STORED DATA:
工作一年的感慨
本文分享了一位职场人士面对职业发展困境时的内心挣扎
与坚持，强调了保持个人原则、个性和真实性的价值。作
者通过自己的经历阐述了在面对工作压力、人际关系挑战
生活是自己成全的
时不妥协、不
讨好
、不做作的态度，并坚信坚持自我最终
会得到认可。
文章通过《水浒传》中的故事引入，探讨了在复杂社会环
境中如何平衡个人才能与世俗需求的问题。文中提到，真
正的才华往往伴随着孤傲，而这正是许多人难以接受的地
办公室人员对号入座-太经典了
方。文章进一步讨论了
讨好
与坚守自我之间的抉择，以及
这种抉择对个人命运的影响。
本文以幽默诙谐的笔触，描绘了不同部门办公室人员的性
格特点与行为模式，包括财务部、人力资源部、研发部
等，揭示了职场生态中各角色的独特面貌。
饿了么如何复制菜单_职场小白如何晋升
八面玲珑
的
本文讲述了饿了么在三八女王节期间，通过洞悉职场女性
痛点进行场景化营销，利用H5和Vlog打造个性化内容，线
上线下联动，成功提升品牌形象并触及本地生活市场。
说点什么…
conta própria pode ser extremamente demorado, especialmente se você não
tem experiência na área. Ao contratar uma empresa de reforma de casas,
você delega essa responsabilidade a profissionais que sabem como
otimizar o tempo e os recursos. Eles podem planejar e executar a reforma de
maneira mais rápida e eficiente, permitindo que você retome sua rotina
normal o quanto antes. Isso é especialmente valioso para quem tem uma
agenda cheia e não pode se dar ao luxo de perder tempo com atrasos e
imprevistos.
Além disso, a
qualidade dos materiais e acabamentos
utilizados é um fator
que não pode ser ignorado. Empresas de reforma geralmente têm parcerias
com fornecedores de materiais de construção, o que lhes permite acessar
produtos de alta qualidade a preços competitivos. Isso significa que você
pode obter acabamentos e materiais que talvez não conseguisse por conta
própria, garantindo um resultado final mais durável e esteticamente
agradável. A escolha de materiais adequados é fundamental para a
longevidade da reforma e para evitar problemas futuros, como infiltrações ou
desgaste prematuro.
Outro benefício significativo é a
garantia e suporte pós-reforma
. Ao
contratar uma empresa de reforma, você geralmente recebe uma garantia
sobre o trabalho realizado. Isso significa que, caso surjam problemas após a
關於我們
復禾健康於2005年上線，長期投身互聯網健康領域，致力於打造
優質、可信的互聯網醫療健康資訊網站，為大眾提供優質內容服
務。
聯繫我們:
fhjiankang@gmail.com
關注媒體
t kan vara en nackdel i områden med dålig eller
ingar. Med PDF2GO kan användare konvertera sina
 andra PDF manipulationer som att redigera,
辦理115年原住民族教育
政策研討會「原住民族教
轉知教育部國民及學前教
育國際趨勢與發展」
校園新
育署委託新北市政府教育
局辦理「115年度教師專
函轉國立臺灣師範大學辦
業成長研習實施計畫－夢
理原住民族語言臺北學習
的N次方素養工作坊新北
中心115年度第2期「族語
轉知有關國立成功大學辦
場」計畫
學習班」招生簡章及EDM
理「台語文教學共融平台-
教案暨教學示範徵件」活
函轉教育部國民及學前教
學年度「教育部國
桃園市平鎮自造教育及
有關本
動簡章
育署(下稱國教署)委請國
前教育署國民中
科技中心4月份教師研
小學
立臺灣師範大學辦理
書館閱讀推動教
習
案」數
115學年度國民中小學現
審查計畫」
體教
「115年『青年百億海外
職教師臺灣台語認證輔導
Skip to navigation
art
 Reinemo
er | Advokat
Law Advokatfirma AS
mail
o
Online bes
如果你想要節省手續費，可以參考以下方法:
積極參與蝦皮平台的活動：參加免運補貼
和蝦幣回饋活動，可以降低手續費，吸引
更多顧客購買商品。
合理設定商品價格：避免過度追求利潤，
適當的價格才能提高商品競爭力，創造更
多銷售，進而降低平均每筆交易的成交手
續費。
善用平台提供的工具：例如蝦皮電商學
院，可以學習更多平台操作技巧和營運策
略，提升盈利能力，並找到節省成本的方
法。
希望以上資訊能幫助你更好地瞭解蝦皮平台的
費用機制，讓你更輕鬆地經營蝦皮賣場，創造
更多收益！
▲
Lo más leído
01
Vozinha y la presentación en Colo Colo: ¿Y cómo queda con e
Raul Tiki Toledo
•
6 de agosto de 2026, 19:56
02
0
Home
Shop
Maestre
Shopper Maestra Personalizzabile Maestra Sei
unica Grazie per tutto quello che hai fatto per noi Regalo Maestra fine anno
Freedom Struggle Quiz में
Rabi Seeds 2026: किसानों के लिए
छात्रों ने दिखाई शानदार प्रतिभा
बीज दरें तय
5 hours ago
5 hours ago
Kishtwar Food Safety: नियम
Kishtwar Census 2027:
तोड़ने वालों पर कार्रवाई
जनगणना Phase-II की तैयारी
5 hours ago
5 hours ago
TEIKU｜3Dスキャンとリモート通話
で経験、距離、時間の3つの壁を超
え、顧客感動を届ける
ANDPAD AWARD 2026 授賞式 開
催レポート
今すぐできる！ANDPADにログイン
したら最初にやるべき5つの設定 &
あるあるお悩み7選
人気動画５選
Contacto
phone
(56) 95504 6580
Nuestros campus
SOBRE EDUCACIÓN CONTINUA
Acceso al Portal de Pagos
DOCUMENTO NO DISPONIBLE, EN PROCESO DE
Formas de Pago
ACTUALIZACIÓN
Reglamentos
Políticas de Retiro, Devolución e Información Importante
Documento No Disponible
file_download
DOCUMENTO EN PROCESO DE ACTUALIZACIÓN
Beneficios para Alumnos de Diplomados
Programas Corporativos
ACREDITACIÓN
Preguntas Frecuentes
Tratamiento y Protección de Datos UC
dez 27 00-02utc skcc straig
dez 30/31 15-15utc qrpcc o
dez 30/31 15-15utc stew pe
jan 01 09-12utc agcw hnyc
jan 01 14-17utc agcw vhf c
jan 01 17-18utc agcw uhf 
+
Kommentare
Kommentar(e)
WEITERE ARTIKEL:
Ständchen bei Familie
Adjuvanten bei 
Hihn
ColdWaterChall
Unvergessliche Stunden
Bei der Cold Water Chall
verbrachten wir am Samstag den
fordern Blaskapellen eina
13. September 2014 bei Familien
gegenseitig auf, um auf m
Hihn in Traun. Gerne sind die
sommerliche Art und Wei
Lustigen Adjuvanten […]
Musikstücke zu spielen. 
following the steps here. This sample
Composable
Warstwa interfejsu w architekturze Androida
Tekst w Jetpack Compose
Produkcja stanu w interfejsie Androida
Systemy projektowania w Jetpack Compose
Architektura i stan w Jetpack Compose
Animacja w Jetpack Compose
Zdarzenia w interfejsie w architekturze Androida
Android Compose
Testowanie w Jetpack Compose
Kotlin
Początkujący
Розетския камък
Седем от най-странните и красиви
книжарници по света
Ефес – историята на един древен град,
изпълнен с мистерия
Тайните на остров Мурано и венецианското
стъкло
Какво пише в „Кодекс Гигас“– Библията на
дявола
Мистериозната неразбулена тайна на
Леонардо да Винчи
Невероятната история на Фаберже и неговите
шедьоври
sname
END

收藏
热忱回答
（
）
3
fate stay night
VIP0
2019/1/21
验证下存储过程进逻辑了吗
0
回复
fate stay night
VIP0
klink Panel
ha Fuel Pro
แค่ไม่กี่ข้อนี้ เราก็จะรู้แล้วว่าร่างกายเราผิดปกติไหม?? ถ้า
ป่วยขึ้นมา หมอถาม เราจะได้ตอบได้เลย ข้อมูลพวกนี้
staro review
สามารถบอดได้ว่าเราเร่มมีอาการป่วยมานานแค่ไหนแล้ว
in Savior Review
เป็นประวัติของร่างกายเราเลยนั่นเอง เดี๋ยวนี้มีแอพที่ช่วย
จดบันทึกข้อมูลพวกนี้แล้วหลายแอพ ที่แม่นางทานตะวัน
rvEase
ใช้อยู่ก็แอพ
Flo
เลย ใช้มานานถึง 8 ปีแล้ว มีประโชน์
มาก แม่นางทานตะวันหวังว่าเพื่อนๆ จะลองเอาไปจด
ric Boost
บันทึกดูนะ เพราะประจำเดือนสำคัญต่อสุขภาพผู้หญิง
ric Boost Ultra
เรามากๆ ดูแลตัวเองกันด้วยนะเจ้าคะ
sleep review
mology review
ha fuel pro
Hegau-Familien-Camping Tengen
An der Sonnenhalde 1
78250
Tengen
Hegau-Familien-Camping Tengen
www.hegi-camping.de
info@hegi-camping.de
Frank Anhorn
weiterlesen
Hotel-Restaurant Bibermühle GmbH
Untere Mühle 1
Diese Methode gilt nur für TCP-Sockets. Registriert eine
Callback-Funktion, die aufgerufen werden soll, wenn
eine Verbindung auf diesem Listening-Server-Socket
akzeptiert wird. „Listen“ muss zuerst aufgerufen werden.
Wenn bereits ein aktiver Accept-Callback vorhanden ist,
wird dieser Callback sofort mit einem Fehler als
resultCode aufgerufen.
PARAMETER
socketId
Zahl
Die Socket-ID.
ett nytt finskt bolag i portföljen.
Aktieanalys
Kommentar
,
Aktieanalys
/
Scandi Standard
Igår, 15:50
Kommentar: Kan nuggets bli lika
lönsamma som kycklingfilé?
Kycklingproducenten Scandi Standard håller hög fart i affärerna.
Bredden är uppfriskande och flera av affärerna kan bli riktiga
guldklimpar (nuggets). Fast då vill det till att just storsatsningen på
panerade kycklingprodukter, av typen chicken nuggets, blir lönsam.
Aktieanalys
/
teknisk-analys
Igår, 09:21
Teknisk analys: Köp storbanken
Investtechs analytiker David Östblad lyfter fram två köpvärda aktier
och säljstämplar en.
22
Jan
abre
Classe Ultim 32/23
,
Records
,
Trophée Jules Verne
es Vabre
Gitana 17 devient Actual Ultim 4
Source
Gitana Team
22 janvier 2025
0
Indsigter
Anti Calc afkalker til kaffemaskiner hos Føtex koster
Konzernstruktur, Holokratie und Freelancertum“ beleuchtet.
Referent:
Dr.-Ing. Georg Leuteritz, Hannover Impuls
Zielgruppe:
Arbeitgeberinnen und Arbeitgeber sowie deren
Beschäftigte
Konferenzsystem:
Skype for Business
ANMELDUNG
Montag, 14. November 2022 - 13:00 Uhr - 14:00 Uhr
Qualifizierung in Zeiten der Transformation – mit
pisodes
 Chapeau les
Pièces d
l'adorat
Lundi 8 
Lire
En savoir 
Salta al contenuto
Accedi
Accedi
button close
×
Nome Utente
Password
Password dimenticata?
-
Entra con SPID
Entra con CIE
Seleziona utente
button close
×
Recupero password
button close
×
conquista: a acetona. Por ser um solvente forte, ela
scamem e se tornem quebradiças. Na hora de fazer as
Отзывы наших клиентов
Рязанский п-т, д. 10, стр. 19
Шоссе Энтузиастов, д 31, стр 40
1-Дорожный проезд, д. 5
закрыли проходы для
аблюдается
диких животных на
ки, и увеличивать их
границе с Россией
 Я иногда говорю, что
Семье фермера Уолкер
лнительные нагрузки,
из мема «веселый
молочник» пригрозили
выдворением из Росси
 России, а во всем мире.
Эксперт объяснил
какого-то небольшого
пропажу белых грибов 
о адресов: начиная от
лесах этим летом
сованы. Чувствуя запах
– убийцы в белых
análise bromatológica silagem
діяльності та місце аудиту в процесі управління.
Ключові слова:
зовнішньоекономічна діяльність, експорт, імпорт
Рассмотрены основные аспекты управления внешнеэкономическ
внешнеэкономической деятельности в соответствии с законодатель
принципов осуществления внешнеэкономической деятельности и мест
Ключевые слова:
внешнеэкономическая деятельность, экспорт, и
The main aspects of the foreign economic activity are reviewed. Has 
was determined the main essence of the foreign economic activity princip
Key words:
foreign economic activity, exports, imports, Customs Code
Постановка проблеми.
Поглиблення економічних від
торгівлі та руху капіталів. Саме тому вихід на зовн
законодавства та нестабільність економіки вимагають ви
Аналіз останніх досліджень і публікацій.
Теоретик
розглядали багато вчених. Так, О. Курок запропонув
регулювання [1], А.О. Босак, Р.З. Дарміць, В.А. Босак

TRY IT: Include the first line, the line containing "própria, garantindo um", and every line between them, copied exactly from the material above; output no other line.

ANSWER BELOW:
工作一年的感慨
本文分享了一位职场人士面对职业发展困境时的内心挣扎
与坚持，强调了保持个人原则、个性和真实性的价值。作
者通过自己的经历阐述了在面对工作压力、人际关系挑战
生活是自己成全的
时不妥协、不
讨好
、不做作的态度，并坚信坚持自我最终
会得到认可。
文章通过《水浒传》中的故事引入，探讨了在复杂社会环
境中如何平衡个人才能与世俗需求的问题。文中提到，真
正的才华往往伴随着孤傲，而这正是许多人难以接受的地
办公室人员对号入座-太经典了
方。文章进一步讨论了
讨好
与坚守自我之间的抉择，以及
这种抉择对个人命运的影响。
本文以幽默诙谐的笔触，描绘了不同部门办公室人员的性
格特点与行为模式，包括财务部、人力资源部、研发部
等，揭示了职场生态中各角色的独特面貌。
饿了么如何复制菜单_职场小白如何晋升
八面玲珑
的
本文讲述了饿了么在三八女王节期间，通过洞悉职场女性
痛点进行场景化营销，利用H5和Vlog打造个性化内容，线
上线下联动，成功提升品牌形象并触及本地生活市场。
说点什么…
conta própria pode ser extremamente demorado, especialmente se você não
tem experiência na área. Ao contratar uma empresa de reforma de casas,
você delega essa responsabilidade a profissionais que sabem como
otimizar o tempo e os recursos. Eles podem planejar e executar a reforma de
maneira mais rápida e eficiente, permitindo que você retome sua rotina
normal o quanto antes. Isso é especialmente valioso para quem tem uma
agenda cheia e não pode se dar ao luxo de perder tempo com atrasos e
imprevistos.
Além disso, a
qualidade dos materiais e acabamentos
utilizados é um fator
que não pode ser ignorado. Empresas de reforma geralmente têm parcerias
com fornecedores de materiais de construção, o que lhes permite acessar
produtos de alta qualidade a preços competitivos. Isso significa que você
pode obter acabamentos e materiais que talvez não conseguisse por conta
própria, garantindo um resultado final mais durável e esteticamente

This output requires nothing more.